Ukraine’s leaders celebrated the release of scores of its soldiers who led a last-ditch defence of the city of Mariupol at the Azovstal steelworks four months ago as part of an overnight prisoner exchange.
Kyiv secured the freedom of 215 of its personnel in exchange for 55 Russian prisoners of war and Viktor Medvedchuk, a pro-Russian MP and tycoon who was arrested this year on treason charges. Medvedchuk is a close ally of Russian president Vladimir Putin.
The Azov battalion, whose ranks include self-declared nationalists and non-ethnic Ukrainians, is the military unit that fought Russian troops at a steel mill in a final attempt to defend the strategic port city of Mariupol in south-east Ukraine after months of heavy bombardment.

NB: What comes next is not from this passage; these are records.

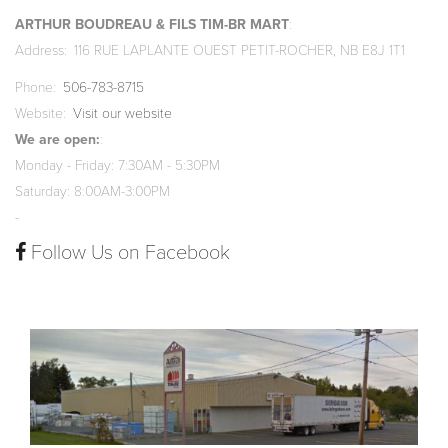
ARTHUR BOUDREAU & FILS TIM-BR MART
Address
116 RUE LAPLANTE OUEST PETIT-ROCHER, NB E8J 1T1
Phone
506-783-8715
Website
Visit our website
We are open:
Monday - Friday: 7:30AM - 5:30PM
Saturday: 8:00AM-3:00PM
-
Follow Us on Facebook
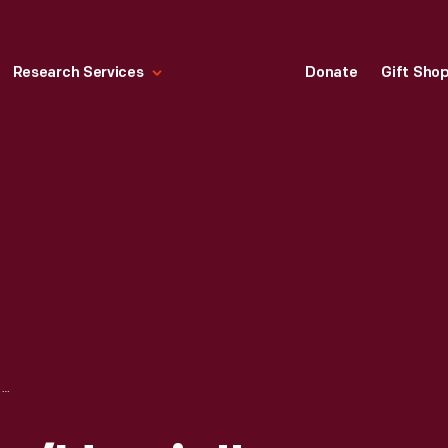
Research Services
Donate
Gift Sho
HALF OF A "BIDEN/HARRIS" YARD SIGN, 2024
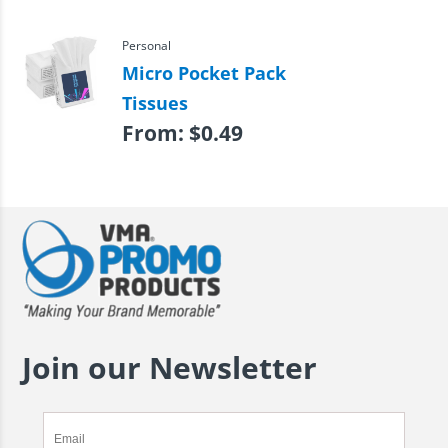
Personal
Micro Pocket Pack
Tissues
From:
$
0.49
Join our Newsletter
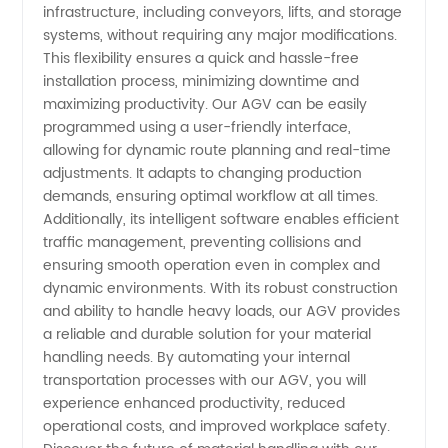
infrastructure, including conveyors, lifts, and storage
in China
systems, without requiring any major modifications.
This flexibility ensures a quick and hassle-free
installation process, minimizing downtime and
maximizing productivity. Our AGV can be easily
programmed using a user-friendly interface,
allowing for dynamic route planning and real-time
adjustments. It adapts to changing production
demands, ensuring optimal workflow at all times.
Additionally, its intelligent software enables efficient
traffic management, preventing collisions and
ensuring smooth operation even in complex and
dynamic environments. With its robust construction
and ability to handle heavy loads, our AGV provides
a reliable and durable solution for your material
handling needs. By automating your internal
transportation processes with our AGV, you will
experience enhanced productivity, reduced
operational costs, and improved workplace safety.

“Finally, we were able to return another part of the defenders of Mariupol, including the fighters of the Azov regiment,” President Volodymyr Zelenskyy said late on Wednesday night. “Tonight, the exchange that we had been waiting for [for] so long took place.”
The prisoner exchange is a boost for the Ukrainian leader who had promised to secure the release of the Azovstal defenders — lauded by many Ukrainians as heroes — after they finally surrendered to Russian forces in May following dogged resistance.
However, the deal was awkwardly timed for Putin who hours earlier raised the stakes in his war against Ukraine by ordering a partial mobilisation to bolster Russia’s weakened invasion force. Moscow has repeatedly sought to justify its invasion of Ukraine, launched in February, by claiming that it seeks to “de-Nazify” the country.
“The main question for me is how the Kremlin managed to carry out an exchange and return ‘bloody Nazis’ on the day when he [Putin] announced the mobilisation to fight Nazism?,” Oleksiy Arestovych, an adviser to Ukraine’s presidential administration, wrote on Twitter. “It was difficult to imagine such a major blow to the motivation of the mobilised.”
The release of Ukraine’s Azov commanders caused outrage in Russian nationalist circles.
Igor Girkin, a former Russian intelligence operative who has become an outspoken critic of the Kremlin’s handling of the war, denounced the timing of the exchange as “worse than a crime, worse than a mistake, it is incredible stupidity”.
Margarita Simonyan, editor of Russia’s RT news channel, bemoaned the lack of ceremony for returning Russian PoWs and said Moscow had “lost the information battle” over the prisoner swap.
“Why were the commanders of Azov given away? Here I don’t know. I hope it was worth it,” Simonyan wrote on her Telegram channel.
Zelenskyy later thanked Turkish president Recep Tayyip Erdoğan for helping to broker the deal.
Under the agreement, five of the top Ukrainian commanders from the Azovstal siege — who delivered frequent accounts through social media of their resistance fight in appalling conditions — will be required to stay in Turkey until the end of the war.
Zelenskyy also thanked Saudi Arabia for its role in securing the release of five Britons, two Americans, one Moroccan, a Swede and a Croatian who had been fighting for the Ukrainian army when they were captured by Russian forces or fighters from the Russian-occupied territories.
Two of the Britons, Aiden Aslin and Shaun Pinner, along with a Moroccan named Brahim Saadoun, were sentenced to death by a court in Russian-occupied territory in June for fighting as “mercenaries”.
Zelenskyy defended the release of Medvedchuk, a pro-Kremlin opposition leader and tycoon whose Russian-language television channels were shut down last year in a move that enraged the Kremlin.
Denis Pushilin, head of the Moscow-controlled separatists in Donetsk, admitted he “understood the emotions” of people outraged that Russia gave up the Azov fighters, but said “the lives of our guys are the most important thing”, according to Russia’s state-run RIA Novosti news agency.